## WRITTEN INSTRUCTION
Repeat word for word the lines from the very first one through the line containing "Dot at: (258, 224)".

######

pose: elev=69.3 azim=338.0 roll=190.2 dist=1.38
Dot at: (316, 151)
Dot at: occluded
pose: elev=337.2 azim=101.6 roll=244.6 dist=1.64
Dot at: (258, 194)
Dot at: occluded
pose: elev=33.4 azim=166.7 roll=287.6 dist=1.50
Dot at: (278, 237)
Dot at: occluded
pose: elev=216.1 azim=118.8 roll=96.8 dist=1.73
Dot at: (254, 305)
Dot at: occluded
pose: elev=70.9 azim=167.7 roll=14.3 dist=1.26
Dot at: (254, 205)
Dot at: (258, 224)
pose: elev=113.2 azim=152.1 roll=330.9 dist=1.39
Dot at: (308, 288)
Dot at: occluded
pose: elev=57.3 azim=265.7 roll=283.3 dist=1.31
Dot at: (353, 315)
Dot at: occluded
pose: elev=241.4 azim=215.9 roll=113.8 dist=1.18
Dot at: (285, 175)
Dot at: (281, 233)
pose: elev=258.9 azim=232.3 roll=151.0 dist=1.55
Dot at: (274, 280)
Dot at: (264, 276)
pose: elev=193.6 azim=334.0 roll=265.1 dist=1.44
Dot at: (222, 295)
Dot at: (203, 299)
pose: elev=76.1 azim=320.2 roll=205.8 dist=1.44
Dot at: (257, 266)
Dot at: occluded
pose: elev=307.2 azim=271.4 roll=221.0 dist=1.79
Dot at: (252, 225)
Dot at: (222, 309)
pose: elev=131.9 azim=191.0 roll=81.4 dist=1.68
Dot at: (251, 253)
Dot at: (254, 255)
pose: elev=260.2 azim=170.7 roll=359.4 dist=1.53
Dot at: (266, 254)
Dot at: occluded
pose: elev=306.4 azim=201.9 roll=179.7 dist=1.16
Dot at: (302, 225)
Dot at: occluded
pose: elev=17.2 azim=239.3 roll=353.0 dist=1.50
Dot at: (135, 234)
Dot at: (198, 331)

######

## OUTPUT OF THE TASK
pose: elev=69.3 azim=338.0 roll=190.2 dist=1.38
Dot at: (316, 151)
Dot at: occluded
pose: elev=337.2 azim=101.6 roll=244.6 dist=1.64
Dot at: (258, 194)
Dot at: occluded
pose: elev=33.4 azim=166.7 roll=287.6 dist=1.50
Dot at: (278, 237)
Dot at: occluded
pose: elev=216.1 azim=118.8 roll=96.8 dist=1.73
Dot at: (254, 305)
Dot at: occluded
pose: elev=70.9 azim=167.7 roll=14.3 dist=1.26
Dot at: (254, 205)
Dot at: (258, 224)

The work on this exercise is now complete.